Rasyidah menurutinya, ia datang membawa kunci sesuai pesanan. Namun, setibanya di lokasi ia melihat orang ramai meriung di muka gedung. Tak sempat menghitung secara pasti, Rasyidah memperkirakan ada 15 polisi dan 10 pegawai pemko sedang menunggunya. “Saat itu diberitahukan bahwa gedung akan dipakai oleh orang lain. Sebelumnya saya tidak pernah diberitahukan soal itu,” ujarnya.

Walaupun panik, Rasyidah berusaha tenang. Ia memberitahukan hal itu kepada ibu-ibu yang lain. Termasuk kepada Purnama Karya, Kepala Badan Pengelolaan Keuangan Kota Banda Aceh. “Saat musyawarah saya tanyakan, kami akan dipindahkan ke mana? Sedangkan kami juga harus melanjutkan usaha.”

Beberapa hari sebelum pembongkaran, Rasyidah mengakui di galeri tak ada aktivitas. “Kenapa kami biarkan gedung tersebut kosong sementara, karena kami sedang mengajukan proposal ke Ketua DPRK untuk direnovasi,” tegasnya.
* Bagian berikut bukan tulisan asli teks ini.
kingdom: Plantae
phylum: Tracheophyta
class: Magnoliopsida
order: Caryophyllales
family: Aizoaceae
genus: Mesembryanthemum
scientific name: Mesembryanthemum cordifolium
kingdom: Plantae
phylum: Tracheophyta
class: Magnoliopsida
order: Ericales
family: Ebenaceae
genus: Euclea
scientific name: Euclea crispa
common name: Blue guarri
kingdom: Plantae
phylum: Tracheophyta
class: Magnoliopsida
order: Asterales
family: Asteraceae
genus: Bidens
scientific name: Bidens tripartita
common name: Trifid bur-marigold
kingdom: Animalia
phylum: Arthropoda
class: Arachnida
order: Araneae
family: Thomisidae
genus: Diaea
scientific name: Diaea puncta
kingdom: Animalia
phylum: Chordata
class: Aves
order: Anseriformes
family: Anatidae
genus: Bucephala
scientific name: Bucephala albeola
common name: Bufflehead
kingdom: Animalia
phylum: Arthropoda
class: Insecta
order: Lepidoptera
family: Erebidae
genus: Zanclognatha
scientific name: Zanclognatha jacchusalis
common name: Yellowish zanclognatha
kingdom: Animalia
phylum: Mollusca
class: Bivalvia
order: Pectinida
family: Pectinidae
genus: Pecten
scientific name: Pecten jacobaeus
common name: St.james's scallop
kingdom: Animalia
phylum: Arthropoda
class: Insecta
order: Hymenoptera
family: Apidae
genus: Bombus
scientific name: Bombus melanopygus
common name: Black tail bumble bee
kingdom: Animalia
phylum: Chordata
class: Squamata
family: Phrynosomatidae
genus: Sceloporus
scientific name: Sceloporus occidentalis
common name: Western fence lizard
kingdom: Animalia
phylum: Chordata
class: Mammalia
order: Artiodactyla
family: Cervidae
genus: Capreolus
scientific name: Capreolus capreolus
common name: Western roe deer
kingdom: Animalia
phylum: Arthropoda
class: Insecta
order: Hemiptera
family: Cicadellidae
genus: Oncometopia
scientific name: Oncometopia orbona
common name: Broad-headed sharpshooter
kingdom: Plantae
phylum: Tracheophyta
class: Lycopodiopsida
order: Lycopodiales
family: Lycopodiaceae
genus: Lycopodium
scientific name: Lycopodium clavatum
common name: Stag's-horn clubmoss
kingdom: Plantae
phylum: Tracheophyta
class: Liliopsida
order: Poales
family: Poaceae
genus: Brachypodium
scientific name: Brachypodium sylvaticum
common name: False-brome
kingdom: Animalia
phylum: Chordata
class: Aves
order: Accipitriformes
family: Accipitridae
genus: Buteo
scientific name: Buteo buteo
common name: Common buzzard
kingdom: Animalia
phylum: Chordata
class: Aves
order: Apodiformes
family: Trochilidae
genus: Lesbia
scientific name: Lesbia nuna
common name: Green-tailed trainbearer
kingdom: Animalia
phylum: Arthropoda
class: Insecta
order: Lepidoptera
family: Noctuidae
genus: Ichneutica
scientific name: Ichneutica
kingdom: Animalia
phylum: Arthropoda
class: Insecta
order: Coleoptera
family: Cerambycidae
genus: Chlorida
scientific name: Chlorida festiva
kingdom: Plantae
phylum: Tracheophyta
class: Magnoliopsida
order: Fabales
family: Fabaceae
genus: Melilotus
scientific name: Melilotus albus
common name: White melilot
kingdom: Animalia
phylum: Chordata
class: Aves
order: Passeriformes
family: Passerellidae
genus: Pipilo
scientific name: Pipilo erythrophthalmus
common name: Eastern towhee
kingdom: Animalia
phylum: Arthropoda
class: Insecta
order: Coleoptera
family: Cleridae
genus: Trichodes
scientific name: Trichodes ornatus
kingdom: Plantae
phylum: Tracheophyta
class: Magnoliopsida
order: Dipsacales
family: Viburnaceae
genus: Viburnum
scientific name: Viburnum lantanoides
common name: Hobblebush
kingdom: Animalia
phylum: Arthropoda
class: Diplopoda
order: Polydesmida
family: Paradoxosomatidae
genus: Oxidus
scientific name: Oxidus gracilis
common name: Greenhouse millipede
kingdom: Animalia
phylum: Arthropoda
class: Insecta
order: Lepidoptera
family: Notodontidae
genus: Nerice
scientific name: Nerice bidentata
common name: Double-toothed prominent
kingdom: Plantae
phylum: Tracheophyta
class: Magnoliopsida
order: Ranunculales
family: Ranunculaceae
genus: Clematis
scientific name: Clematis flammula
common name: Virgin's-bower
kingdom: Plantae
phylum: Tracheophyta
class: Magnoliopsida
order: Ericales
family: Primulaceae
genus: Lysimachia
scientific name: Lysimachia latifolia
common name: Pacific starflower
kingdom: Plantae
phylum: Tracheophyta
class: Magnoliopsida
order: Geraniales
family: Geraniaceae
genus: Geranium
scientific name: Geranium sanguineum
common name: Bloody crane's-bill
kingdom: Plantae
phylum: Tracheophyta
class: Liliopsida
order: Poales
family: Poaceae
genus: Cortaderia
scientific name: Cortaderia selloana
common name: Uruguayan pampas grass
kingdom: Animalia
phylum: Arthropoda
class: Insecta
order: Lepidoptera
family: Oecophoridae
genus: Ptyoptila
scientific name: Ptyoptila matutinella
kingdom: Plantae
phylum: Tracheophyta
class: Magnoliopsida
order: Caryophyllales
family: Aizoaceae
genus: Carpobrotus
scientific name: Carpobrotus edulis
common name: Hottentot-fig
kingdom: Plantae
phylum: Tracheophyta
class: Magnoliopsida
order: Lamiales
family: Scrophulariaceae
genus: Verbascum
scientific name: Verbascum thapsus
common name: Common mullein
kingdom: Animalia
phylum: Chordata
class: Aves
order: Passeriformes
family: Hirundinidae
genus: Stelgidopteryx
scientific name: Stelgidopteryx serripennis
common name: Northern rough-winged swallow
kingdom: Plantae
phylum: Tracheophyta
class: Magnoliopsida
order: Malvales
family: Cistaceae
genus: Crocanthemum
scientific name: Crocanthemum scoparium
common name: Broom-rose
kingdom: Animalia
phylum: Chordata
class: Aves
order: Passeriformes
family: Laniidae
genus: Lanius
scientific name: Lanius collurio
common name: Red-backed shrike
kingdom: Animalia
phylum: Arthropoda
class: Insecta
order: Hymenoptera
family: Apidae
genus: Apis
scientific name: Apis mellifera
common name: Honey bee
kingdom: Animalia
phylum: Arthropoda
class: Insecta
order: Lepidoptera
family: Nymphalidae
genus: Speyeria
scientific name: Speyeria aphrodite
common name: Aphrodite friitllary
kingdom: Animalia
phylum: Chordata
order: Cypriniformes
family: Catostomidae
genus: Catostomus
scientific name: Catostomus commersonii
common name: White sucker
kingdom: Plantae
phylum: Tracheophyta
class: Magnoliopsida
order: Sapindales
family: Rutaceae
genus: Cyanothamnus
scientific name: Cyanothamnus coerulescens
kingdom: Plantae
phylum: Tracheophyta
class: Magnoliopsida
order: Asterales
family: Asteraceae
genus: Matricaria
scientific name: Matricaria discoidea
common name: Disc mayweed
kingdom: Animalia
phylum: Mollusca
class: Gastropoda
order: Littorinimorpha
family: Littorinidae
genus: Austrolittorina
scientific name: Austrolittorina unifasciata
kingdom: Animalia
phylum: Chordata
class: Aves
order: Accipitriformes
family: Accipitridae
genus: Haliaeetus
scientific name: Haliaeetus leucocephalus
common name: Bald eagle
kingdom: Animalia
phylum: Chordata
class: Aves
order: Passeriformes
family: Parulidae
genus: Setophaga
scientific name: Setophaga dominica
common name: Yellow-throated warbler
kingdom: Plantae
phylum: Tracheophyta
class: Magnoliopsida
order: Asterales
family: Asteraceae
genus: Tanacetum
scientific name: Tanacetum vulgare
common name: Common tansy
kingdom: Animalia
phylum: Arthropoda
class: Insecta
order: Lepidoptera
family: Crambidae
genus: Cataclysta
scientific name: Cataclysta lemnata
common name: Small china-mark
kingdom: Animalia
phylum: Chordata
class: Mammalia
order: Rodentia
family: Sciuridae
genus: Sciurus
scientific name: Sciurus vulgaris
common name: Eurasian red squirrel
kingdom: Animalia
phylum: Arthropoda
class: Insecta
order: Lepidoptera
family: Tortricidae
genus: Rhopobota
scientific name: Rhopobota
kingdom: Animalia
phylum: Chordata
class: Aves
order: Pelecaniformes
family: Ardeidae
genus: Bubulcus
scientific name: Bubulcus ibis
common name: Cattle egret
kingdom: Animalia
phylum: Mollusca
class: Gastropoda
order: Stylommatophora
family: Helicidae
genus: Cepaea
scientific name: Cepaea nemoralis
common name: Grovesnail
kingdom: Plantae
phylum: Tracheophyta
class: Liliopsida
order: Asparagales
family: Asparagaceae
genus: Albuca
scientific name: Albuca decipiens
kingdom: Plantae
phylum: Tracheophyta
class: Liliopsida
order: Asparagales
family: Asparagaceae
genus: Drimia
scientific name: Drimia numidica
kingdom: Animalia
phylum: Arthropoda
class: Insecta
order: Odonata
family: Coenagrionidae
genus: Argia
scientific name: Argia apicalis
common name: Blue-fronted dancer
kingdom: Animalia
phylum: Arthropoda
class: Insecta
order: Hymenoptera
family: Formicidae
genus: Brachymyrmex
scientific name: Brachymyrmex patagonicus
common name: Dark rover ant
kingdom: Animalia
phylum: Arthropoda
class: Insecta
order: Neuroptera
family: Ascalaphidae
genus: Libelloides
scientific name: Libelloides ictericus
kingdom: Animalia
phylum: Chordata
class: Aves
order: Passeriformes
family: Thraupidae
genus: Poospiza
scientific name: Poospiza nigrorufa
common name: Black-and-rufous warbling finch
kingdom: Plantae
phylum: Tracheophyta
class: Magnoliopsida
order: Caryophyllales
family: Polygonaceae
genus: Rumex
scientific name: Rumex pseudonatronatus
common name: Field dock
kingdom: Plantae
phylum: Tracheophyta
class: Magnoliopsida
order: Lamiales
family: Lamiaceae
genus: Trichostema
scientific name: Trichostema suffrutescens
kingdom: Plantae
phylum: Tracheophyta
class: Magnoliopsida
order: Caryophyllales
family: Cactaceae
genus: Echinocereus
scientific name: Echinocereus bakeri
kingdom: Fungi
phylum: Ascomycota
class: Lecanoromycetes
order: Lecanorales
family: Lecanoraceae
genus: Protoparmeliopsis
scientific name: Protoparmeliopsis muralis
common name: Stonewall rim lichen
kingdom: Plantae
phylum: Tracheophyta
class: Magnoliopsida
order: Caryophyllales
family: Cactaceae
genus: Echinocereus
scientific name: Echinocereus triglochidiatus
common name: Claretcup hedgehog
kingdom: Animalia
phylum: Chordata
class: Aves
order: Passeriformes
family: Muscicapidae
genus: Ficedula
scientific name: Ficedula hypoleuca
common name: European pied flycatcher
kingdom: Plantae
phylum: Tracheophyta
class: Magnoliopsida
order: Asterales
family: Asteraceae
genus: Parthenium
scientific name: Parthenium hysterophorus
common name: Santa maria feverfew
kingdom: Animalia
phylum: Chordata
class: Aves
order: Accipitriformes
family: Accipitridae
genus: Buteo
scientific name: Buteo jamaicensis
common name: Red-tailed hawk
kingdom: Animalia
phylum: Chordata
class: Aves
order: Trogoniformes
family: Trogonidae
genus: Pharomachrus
Setelah musyawarah dengan Purnama, Kamisnya Rasyidah melewati jalan di depan galeri. Ia kaget setengah mati. “Pintu galeri telah terbuka dan saya lihat (di dalam) telah diobrak-abrik. Saya langsung menghubungi Pak Purnama. Ini bagaimana Pak, kok tidak dikabari kepada saya,” ujarnya. Namun, kata Rasyidah, Purnama mengaku tidak tahu ada pembongkaran yang dilakukan oleh polisi. “Di dalam masih banyak kain, kulkas, freezer, dispenser dan barang-barang kami yang lain.”

 

WARISAN ILLIZA

Galeri tersebut diresmikan Illiza Saaduddin Djamal pada Jumat, 5 Mei 2017. Kehadiran gerai tersebut awalnya diharapkan sebagai galeri wisata representatif untuk memamerkan beragam produk keterampilan masyarakat kepada wisatawan. Khususnya, hasil produksi kelompok perempuan yang tergabung dalam 19 balee inong. Anggota balee inong ini terdiri dari ibu rumah tangga, tenaga pendidik, tenaga kesehatan, tokoh perempuan dan tokoh agama yang cukup berperan aktif di masyarakat.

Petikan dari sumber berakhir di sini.